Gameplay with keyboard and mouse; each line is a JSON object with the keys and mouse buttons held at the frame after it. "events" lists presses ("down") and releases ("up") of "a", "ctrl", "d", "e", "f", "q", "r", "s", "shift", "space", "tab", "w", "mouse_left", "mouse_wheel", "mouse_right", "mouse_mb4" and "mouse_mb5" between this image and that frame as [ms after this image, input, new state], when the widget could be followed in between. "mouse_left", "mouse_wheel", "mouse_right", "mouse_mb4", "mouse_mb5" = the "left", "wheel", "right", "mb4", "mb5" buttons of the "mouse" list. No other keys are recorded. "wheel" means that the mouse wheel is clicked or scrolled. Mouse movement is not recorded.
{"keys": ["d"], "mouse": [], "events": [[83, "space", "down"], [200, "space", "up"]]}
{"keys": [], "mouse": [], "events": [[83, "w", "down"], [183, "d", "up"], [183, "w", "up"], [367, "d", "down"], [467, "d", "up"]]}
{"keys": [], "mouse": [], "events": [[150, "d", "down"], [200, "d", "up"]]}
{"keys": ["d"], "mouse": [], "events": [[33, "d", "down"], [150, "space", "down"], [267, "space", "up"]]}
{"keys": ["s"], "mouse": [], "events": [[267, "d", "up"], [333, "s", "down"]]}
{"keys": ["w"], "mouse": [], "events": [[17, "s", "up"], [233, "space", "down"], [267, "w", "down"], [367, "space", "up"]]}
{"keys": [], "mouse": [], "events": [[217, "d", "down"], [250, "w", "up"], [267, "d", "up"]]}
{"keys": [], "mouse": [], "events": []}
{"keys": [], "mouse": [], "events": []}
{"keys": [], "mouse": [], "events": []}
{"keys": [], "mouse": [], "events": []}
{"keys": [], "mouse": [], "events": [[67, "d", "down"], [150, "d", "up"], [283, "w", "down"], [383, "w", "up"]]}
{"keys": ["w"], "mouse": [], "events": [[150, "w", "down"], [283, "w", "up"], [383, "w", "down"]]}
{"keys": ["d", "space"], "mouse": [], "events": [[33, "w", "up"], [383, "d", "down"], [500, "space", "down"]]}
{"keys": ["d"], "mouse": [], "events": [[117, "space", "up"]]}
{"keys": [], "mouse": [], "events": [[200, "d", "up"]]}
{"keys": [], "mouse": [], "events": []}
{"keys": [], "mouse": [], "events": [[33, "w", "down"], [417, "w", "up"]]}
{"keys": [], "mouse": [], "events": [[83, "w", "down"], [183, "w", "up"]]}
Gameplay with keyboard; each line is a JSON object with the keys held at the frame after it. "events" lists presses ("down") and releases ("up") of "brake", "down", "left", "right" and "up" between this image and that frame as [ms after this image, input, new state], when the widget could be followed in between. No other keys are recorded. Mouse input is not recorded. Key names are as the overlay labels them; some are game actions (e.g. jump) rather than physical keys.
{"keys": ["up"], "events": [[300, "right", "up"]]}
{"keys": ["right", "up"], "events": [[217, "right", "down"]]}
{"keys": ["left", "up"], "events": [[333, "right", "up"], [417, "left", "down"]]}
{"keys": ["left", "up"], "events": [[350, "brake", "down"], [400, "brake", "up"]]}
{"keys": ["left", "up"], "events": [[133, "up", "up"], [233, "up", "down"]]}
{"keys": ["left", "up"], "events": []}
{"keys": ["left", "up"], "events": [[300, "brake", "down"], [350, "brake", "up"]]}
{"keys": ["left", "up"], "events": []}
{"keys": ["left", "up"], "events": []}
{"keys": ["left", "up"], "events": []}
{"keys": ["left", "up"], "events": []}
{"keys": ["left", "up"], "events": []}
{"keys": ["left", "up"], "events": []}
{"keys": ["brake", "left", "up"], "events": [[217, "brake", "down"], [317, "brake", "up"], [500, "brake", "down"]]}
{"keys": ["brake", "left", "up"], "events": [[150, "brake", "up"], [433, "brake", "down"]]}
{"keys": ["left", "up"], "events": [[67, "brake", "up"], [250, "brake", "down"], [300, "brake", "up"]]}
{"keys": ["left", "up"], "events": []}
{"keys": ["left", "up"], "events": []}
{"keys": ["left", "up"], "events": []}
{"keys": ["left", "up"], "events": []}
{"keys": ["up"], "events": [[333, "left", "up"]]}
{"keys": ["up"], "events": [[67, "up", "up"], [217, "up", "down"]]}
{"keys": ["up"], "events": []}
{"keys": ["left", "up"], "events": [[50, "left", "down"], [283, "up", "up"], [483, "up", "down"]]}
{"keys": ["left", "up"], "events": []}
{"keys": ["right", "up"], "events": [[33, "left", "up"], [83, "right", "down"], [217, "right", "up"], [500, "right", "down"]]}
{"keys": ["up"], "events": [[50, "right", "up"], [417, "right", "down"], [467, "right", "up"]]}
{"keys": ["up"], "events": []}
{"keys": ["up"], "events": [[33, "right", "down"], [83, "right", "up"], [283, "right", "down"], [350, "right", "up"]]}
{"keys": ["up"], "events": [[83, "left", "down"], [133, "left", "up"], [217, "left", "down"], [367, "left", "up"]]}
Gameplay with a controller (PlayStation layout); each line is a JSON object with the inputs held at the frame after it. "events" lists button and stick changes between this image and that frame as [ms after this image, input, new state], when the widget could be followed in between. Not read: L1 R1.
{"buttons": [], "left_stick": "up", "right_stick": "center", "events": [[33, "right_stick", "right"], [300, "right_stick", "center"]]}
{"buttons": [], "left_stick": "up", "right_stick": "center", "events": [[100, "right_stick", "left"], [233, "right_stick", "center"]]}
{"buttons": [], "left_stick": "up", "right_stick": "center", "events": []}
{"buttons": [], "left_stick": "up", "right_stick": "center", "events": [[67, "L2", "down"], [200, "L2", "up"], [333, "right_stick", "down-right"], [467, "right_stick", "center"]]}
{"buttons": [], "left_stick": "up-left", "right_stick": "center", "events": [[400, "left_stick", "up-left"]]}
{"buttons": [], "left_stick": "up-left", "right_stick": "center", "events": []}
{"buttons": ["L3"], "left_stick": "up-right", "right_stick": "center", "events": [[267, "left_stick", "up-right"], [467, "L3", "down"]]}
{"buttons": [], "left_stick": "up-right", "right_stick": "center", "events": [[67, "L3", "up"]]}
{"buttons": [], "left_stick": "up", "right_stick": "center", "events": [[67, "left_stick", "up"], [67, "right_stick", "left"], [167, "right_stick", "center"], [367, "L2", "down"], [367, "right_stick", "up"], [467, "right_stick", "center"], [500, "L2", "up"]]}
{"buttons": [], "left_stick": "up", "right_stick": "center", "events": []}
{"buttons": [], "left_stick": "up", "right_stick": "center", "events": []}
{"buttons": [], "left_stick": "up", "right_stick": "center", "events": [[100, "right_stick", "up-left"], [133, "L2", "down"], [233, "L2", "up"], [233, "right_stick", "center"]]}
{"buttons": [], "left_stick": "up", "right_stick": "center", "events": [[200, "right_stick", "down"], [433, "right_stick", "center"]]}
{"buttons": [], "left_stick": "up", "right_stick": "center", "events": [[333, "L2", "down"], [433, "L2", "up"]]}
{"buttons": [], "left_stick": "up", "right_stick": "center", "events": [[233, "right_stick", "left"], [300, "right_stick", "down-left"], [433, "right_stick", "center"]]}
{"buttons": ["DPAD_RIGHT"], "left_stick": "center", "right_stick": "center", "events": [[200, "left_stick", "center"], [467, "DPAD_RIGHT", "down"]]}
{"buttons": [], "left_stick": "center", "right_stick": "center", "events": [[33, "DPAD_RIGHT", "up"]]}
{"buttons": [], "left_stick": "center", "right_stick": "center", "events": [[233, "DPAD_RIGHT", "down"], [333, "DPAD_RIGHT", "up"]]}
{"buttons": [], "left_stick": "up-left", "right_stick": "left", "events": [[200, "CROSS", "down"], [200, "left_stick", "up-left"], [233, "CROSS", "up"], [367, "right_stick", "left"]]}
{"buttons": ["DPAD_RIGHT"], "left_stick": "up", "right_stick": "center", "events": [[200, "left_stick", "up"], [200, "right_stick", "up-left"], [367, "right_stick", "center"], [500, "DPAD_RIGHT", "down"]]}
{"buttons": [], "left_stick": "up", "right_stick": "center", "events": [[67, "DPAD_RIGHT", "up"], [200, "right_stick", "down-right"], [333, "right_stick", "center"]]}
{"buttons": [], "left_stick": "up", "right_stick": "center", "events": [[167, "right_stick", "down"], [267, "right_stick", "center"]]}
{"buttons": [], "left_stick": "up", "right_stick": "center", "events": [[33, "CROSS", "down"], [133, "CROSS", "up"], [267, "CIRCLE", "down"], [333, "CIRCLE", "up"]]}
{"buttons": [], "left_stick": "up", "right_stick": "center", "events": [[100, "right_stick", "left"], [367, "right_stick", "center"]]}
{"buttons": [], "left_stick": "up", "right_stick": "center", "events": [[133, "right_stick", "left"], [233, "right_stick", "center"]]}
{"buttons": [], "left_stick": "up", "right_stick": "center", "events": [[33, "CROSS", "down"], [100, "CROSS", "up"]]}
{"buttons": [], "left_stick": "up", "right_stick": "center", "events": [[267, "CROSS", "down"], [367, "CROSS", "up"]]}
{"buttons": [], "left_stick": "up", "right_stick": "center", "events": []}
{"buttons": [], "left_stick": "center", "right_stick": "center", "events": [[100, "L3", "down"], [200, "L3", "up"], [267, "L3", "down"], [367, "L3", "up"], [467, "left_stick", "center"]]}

> **TASK STATEMENT**: Look over the records. Copy the lines that include the word "CROSS".

> **EXPECTED ANSWER**:
{"buttons": [], "left_stick": "up-left", "right_stick": "left", "events": [[200, "CROSS", "down"], [200, "left_stick", "up-left"], [233, "CROSS", "up"], [367, "right_stick", "left"]]}
{"buttons": [], "left_stick": "up", "right_stick": "center", "events": [[33, "CROSS", "down"], [133, "CROSS", "up"], [267, "CIRCLE", "down"], [333, "CIRCLE", "up"]]}
{"buttons": [], "left_stick": "up", "right_stick": "center", "events": [[33, "CROSS", "down"], [100, "CROSS", "up"]]}
{"buttons": [], "left_stick": "up", "right_stick": "center", "events": [[267, "CROSS", "down"], [367, "CROSS", "up"]]}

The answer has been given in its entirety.